HOW TO COMPLETE THIS TASK >> Your copy should match the listing below word for word, with no images in it.

SUPPLIED DATA >>
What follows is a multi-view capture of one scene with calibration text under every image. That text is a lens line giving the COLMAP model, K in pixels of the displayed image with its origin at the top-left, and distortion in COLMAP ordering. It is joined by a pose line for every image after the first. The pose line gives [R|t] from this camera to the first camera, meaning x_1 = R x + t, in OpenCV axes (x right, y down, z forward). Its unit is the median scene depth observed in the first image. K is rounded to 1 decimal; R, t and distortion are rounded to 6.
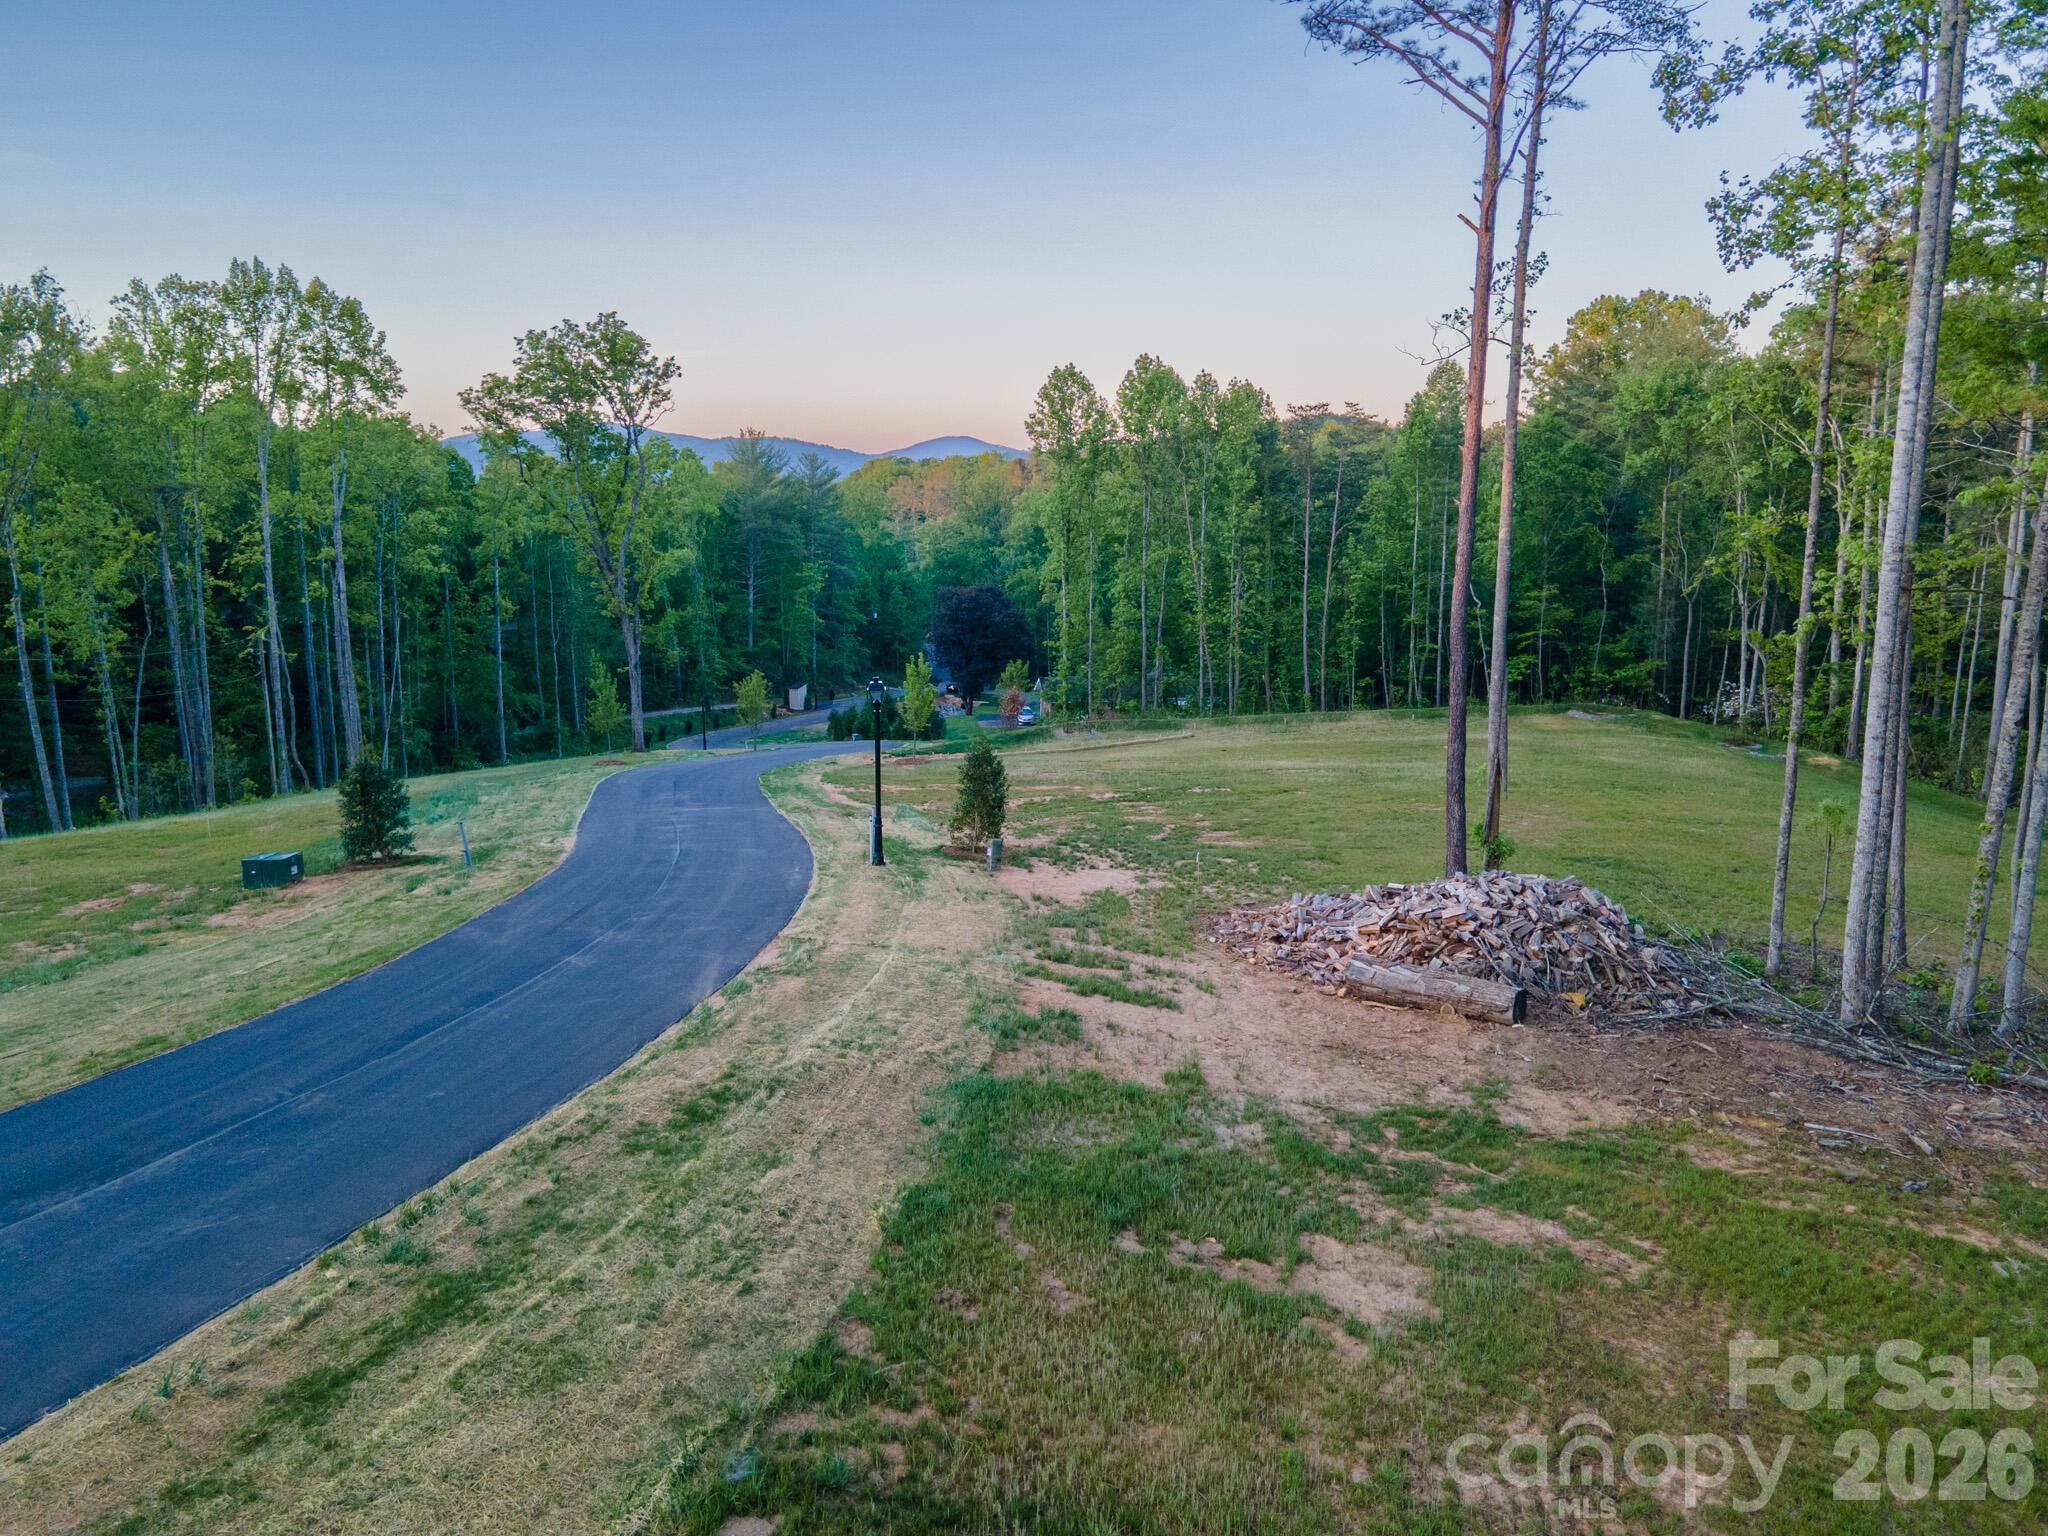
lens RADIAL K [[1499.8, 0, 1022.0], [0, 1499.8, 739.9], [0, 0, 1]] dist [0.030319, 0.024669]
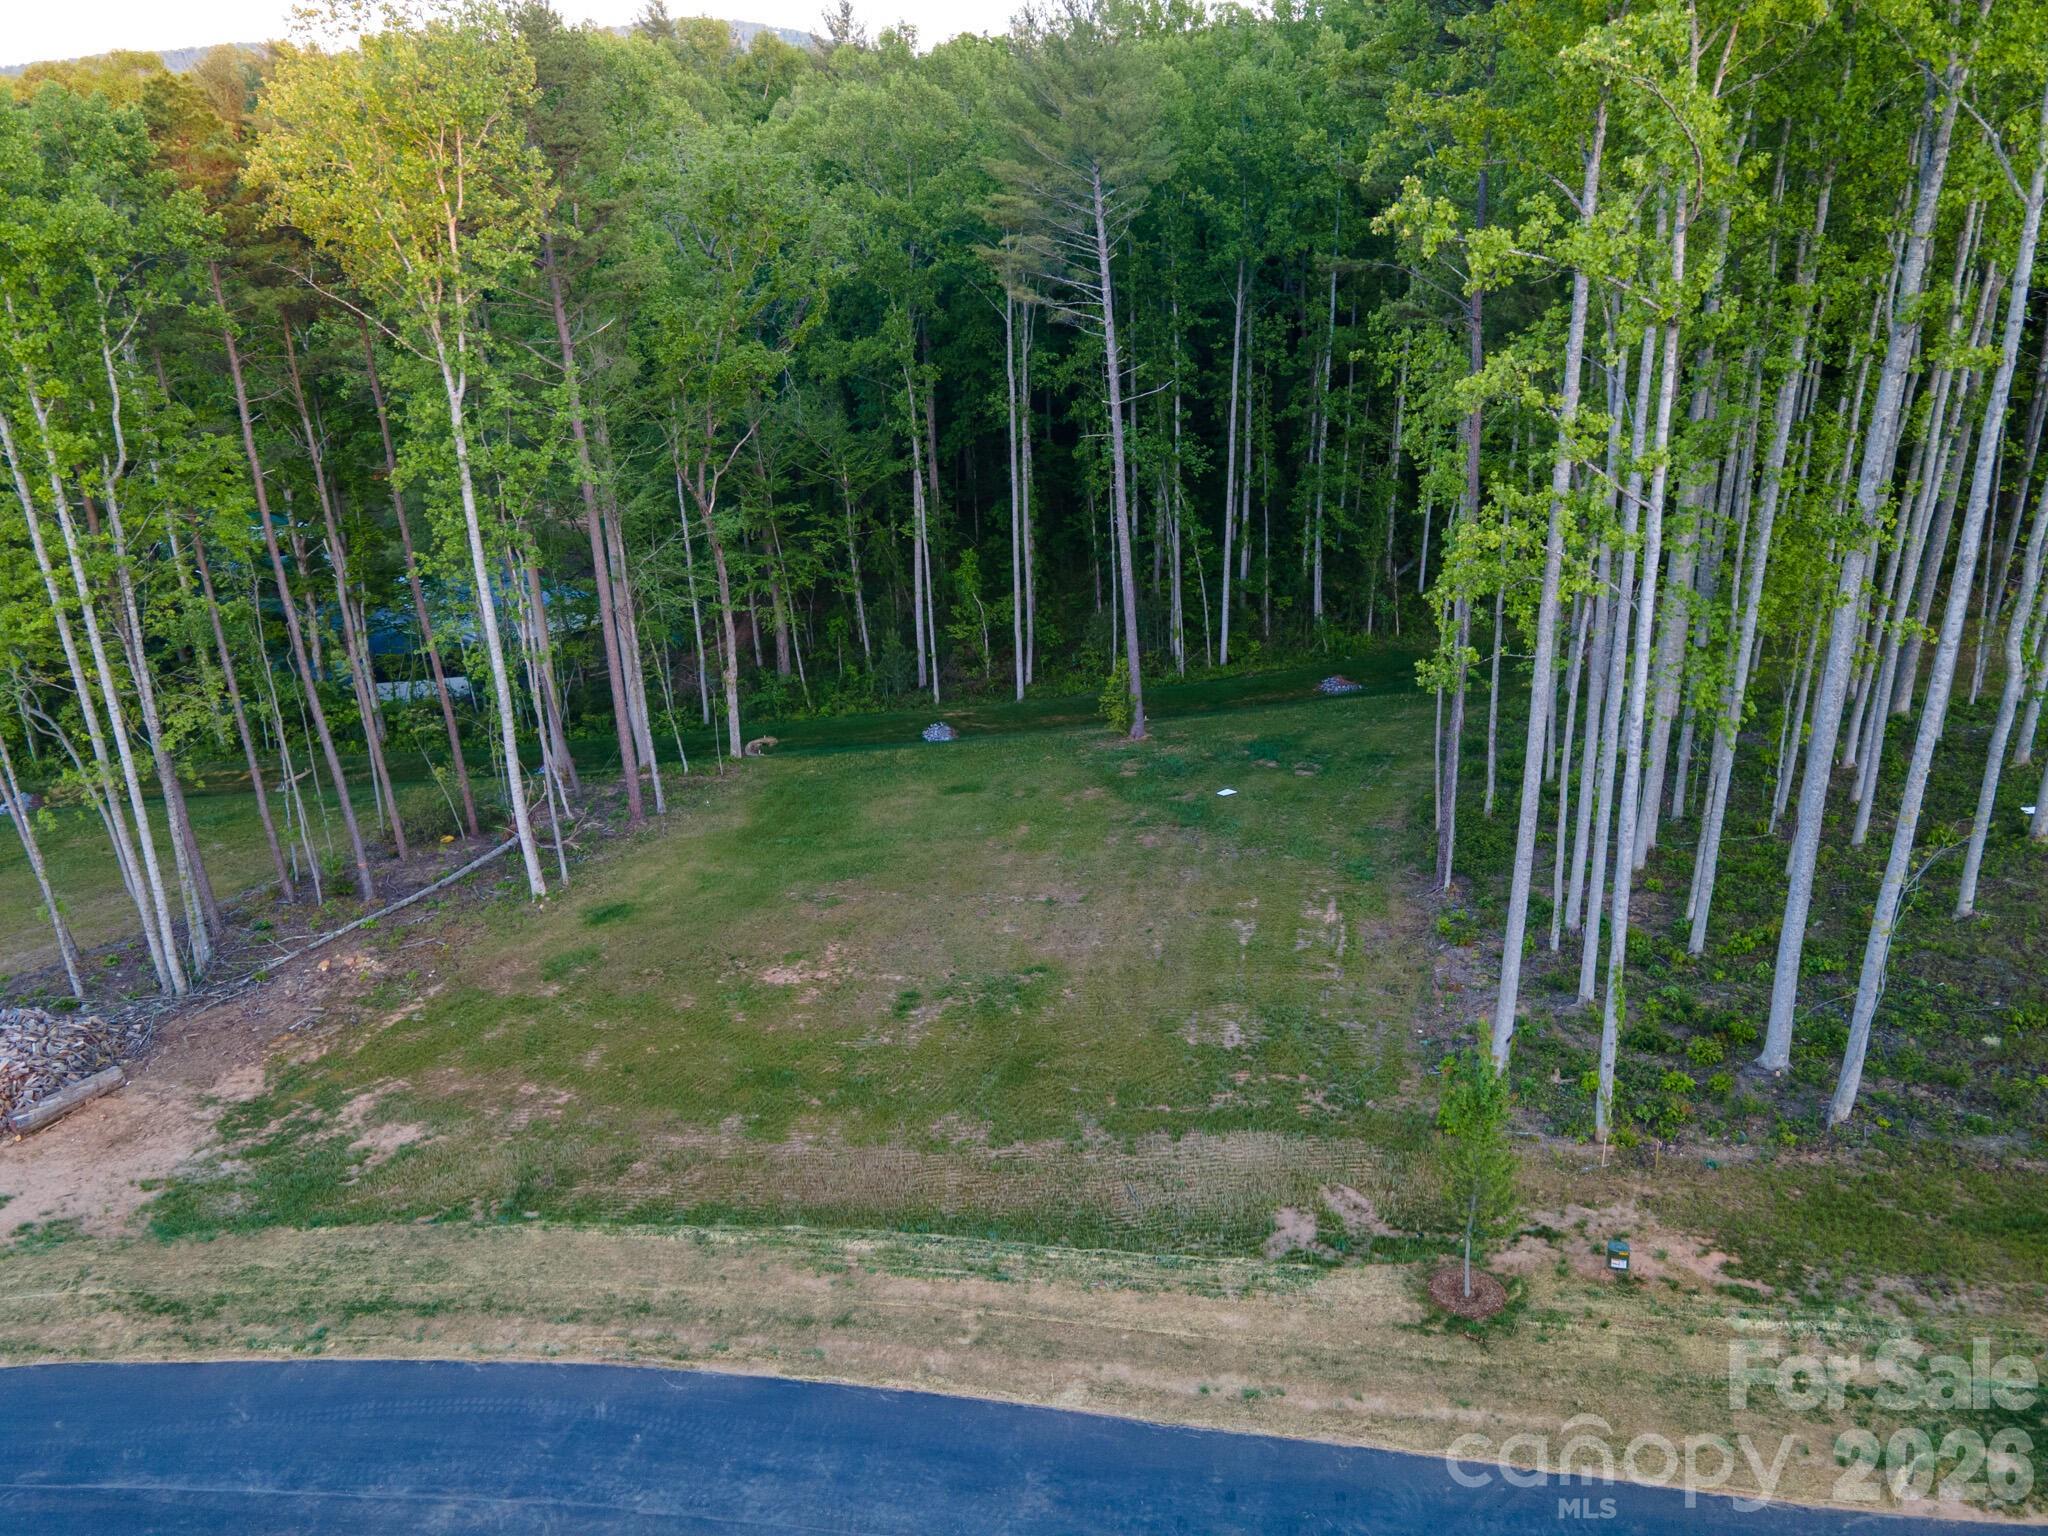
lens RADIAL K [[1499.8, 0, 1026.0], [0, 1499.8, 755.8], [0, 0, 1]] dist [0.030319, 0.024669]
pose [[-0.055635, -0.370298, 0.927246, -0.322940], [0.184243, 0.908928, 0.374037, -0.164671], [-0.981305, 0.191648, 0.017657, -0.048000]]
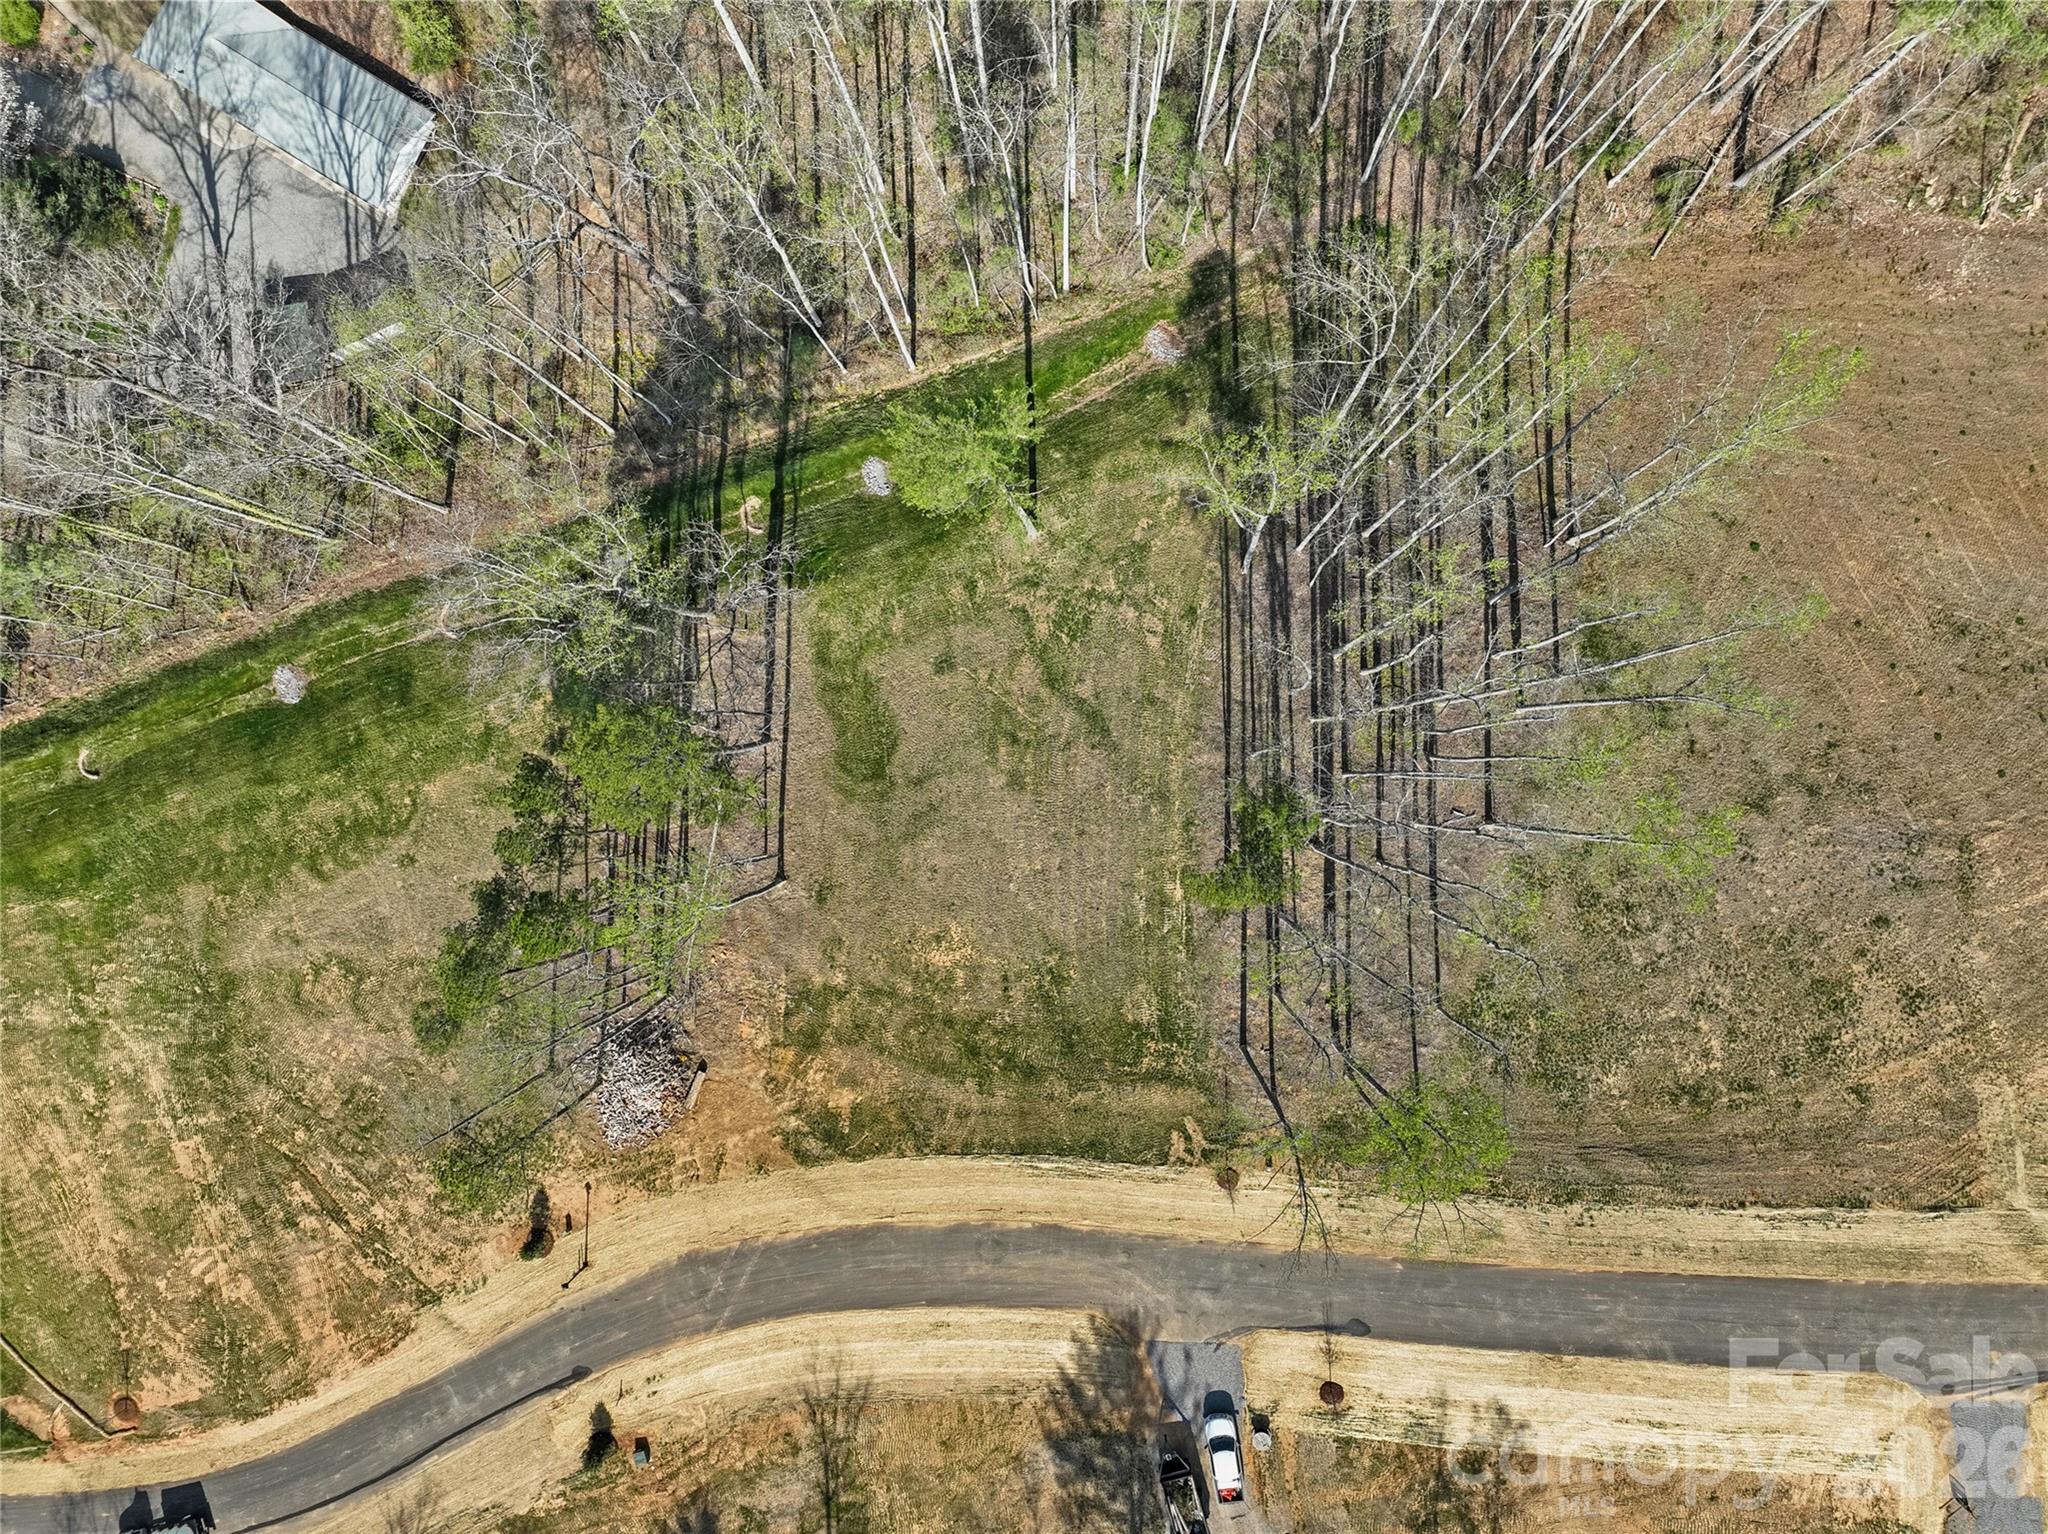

ANSWER FOR THIS EXERCISE >>
What follows is a multi-view capture of one scene with calibration text under every image. That text is a lens line giving the COLMAP model, K in pixels of the displayed image with its origin at the top-left, and distortion in COLMAP ordering. It is joined by a pose line for every image after the first. The pose line gives [R|t] from this camera to the first camera, meaning x_1 = R x + t, in OpenCV axes (x right, y down, z forward). Its unit is the median scene depth observed in the first image. K is rounded to 1 decimal; R, t and distortion are rounded to 6.
lens RADIAL K [[1499.8, 0, 1022.0], [0, 1499.8, 739.9], [0, 0, 1]] dist [0.030319, 0.024669]
lens RADIAL K [[1499.8, 0, 1026.0], [0, 1499.8, 755.8], [0, 0, 1]] dist [0.030319, 0.024669]
pose [[-0.055635, -0.370298, 0.927246, -0.322940], [0.184243, 0.908928, 0.374037, -0.164671], [-0.981305, 0.191648, 0.017657, -0.048000]]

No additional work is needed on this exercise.